Modernism is supposed to be resolutely anti-literary, and so Wallace's literariness, which takes the realm of images as continuous with those of poetry and novels, is perhaps the hardest thing for an art world audience to appreciate. The difficulty is the more acute as Wallace is not aligned with post-modernism, and his interests do lie with the classic modernist works. But the key to Wallace's achievement is that he takes even the most mundane photo, or even the most abstract artistic gesture, as full of narrative meaning, meaning that will emerge in time. His work demands an intelligent viewer, and I suspect that it is too demanding for most, yet on the surface it is extremely simple. This simplicity is in fact the guarantee of its integrity. Wallace never plays to the stadium. His work has the dignity of beauty, but refuses to be entertainment. The beauty appears in his later period as the simple rectitude of good design, and this is the generic form that underlies his recent practice – neither painting nor photography but graphic design, particularly the design of the pages of a book.

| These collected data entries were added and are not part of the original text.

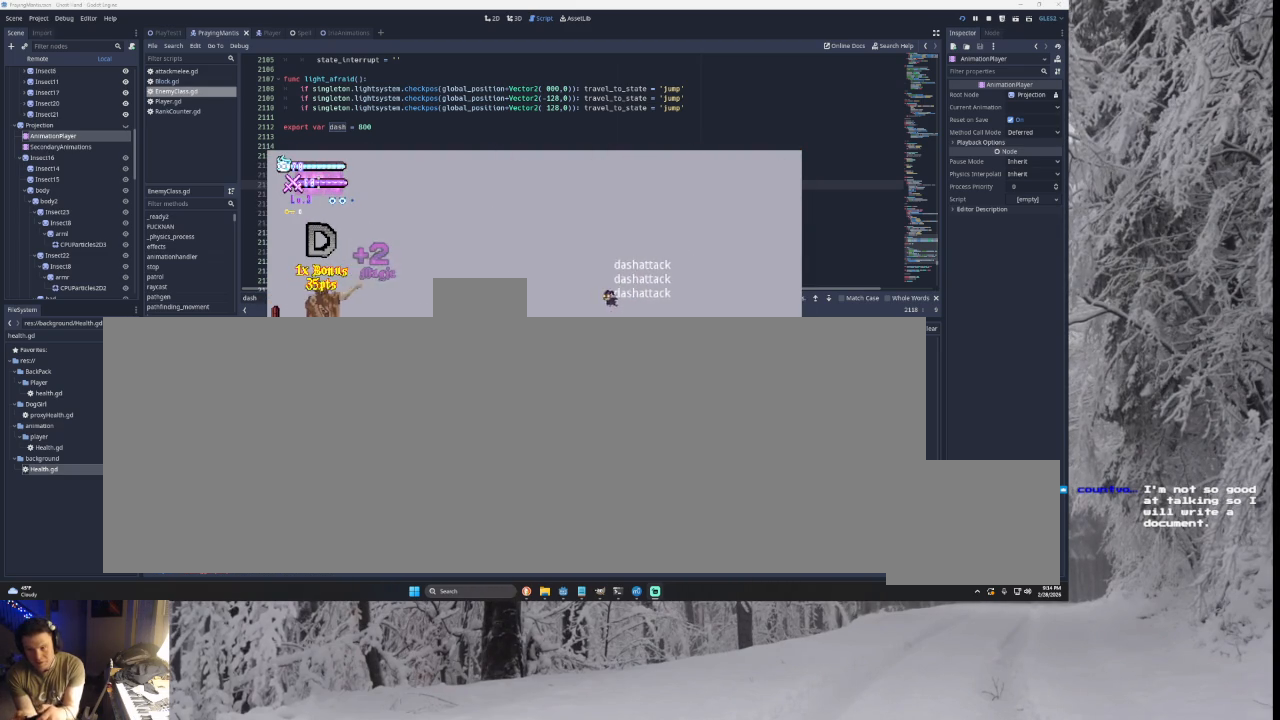
{"buttons": [], "left_stick": "center", "right_stick": "center", "events": [[33, "left_stick", "center"], [100, "left_stick", "right"], [167, "left_stick", "center"], [267, "R2", "down"], [400, "R2", "up"]]}
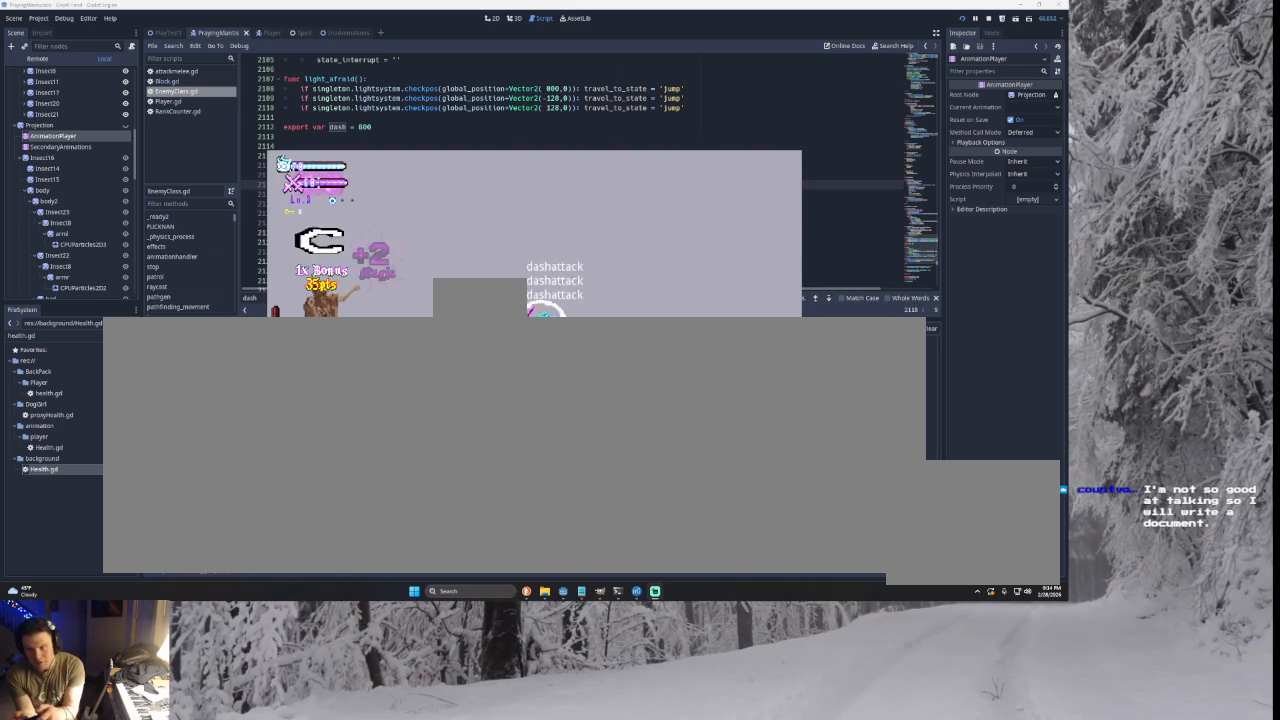
{"buttons": ["TRIANGLE", "R2"], "left_stick": "center", "right_stick": "center", "events": [[267, "left_stick", "left"], [333, "TRIANGLE", "down"], [433, "R2", "down"], [433, "left_stick", "center"]]}
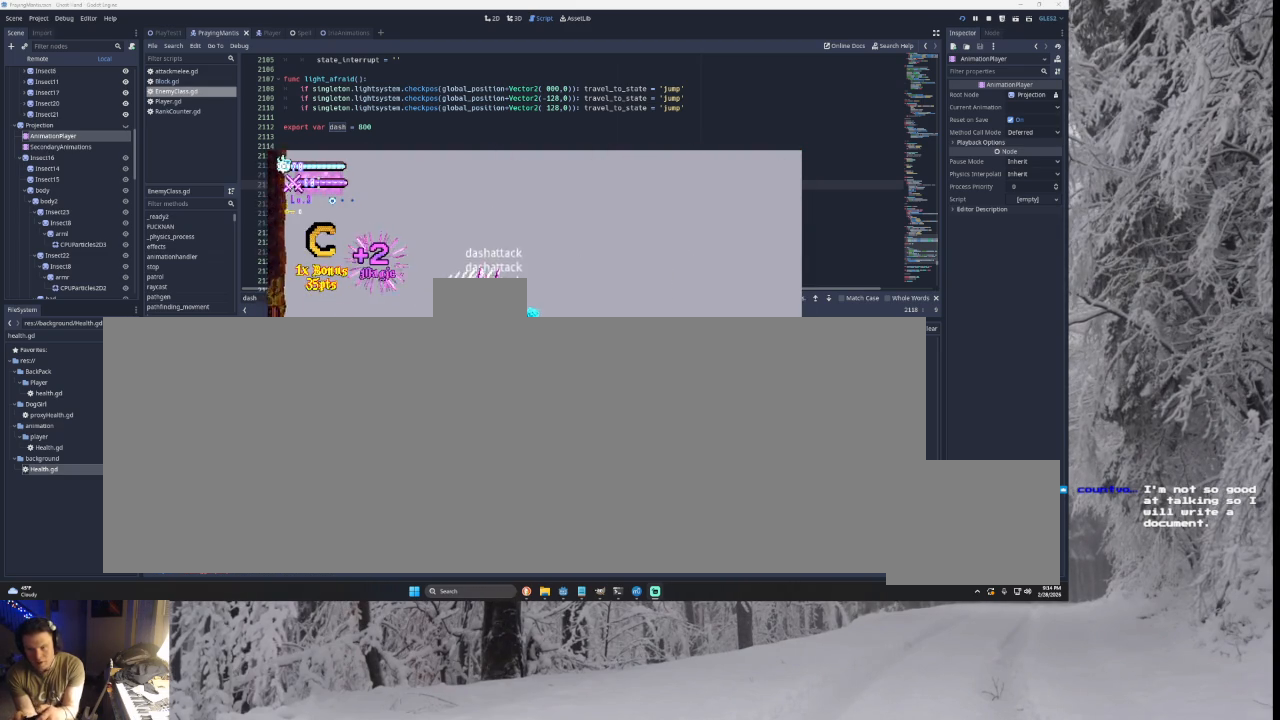
{"buttons": ["TRIANGLE"], "left_stick": "center", "right_stick": "center", "events": [[33, "TRIANGLE", "up"], [67, "R2", "up"], [133, "left_stick", "left"], [500, "TRIANGLE", "down"], [500, "left_stick", "center"]]}
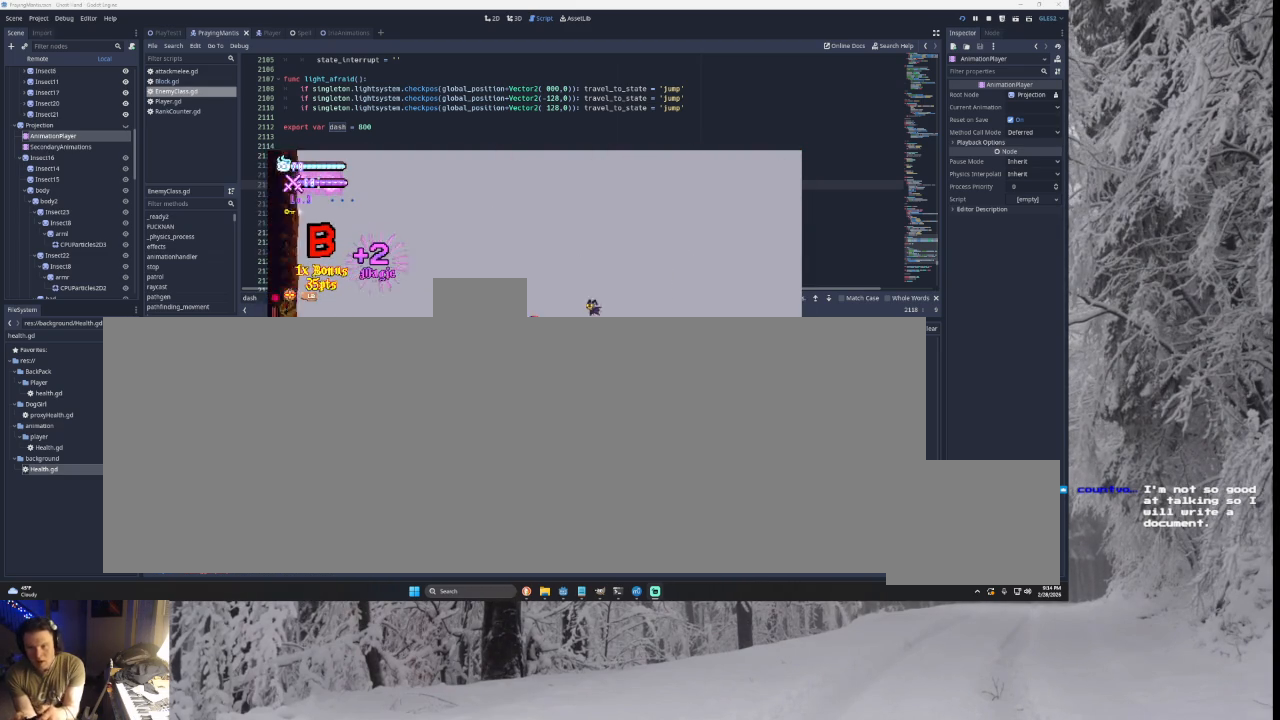
{"buttons": [], "left_stick": "right", "right_stick": "center", "events": [[33, "left_stick", "right"], [133, "TRIANGLE", "up"], [267, "right_stick", "down"], [400, "right_stick", "center"]]}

Actually, it would be more accurate to say that graphic design is the matrix within which both photography and painting can take their places in his work, in a classic modern strategy that reinvents tradition through the forms of mass culture. To say that graphic design is a minor art is to explain its attraction for an artist as sophisticated as Wallace, because he understands that in the modern period innovation has always proceeded from the articulation of high ambition and minor forms. A good example is the set of nine very important pieces from 1995 called Clayoquot Protest (Aug. 9, 1993). These are Wallace's history paintings. Wallace documented an historic confrontation over forest use on the West Coast, an event at which he was present. Here the great tradition of the history painting and the lesser tradition of the documentary photo are nestled into Wallace's characteristically-measured and intelligent distribution of rectangles on the open page of the book. But his real intention is to test art's role in the social realm that we all share. Wallace believes in the autonomy of art, in its need to formulate its own problems and create its own values. He also believes it has a place in the polity.

In retrospect it is another work of the seventies, Image Text (1979), that is most prophetic of Wallace's mature phase. The most explicitly book-like of all his works, it seems to encapsulate all the themes that have so far been mentioned. It also reinforces for us the essential literariness of Wallace's project. Whether his work is documentary or fiction, whether it takes on a political or personal or purely aesthetic flavour – all these possibilities are present – its origin is always in the objectivity of the artwork proclaimed by Symbolism, particularly the poetry of Mallarmé.

In a period in which the masters of modernism are subject to an often-unbalanced critique, Wallace has proved the utility of this position, as embodied, above all, in its flexibility, its ability to enable a wide range of practices. As a poet of images, Wallace demonstrates that a work can have meaning without being loaded with didactic messages, that it can be visually striking without surrendering reflection, that it can use the mundane and everyday without succumbing to banality, and that it can be completely up-to-date without losing touch with the past.


Robert Linsley is an artist originally from Vancouver currently teaching at the University of Waterloo. He is currently completing a book-length history of art in British Columbia.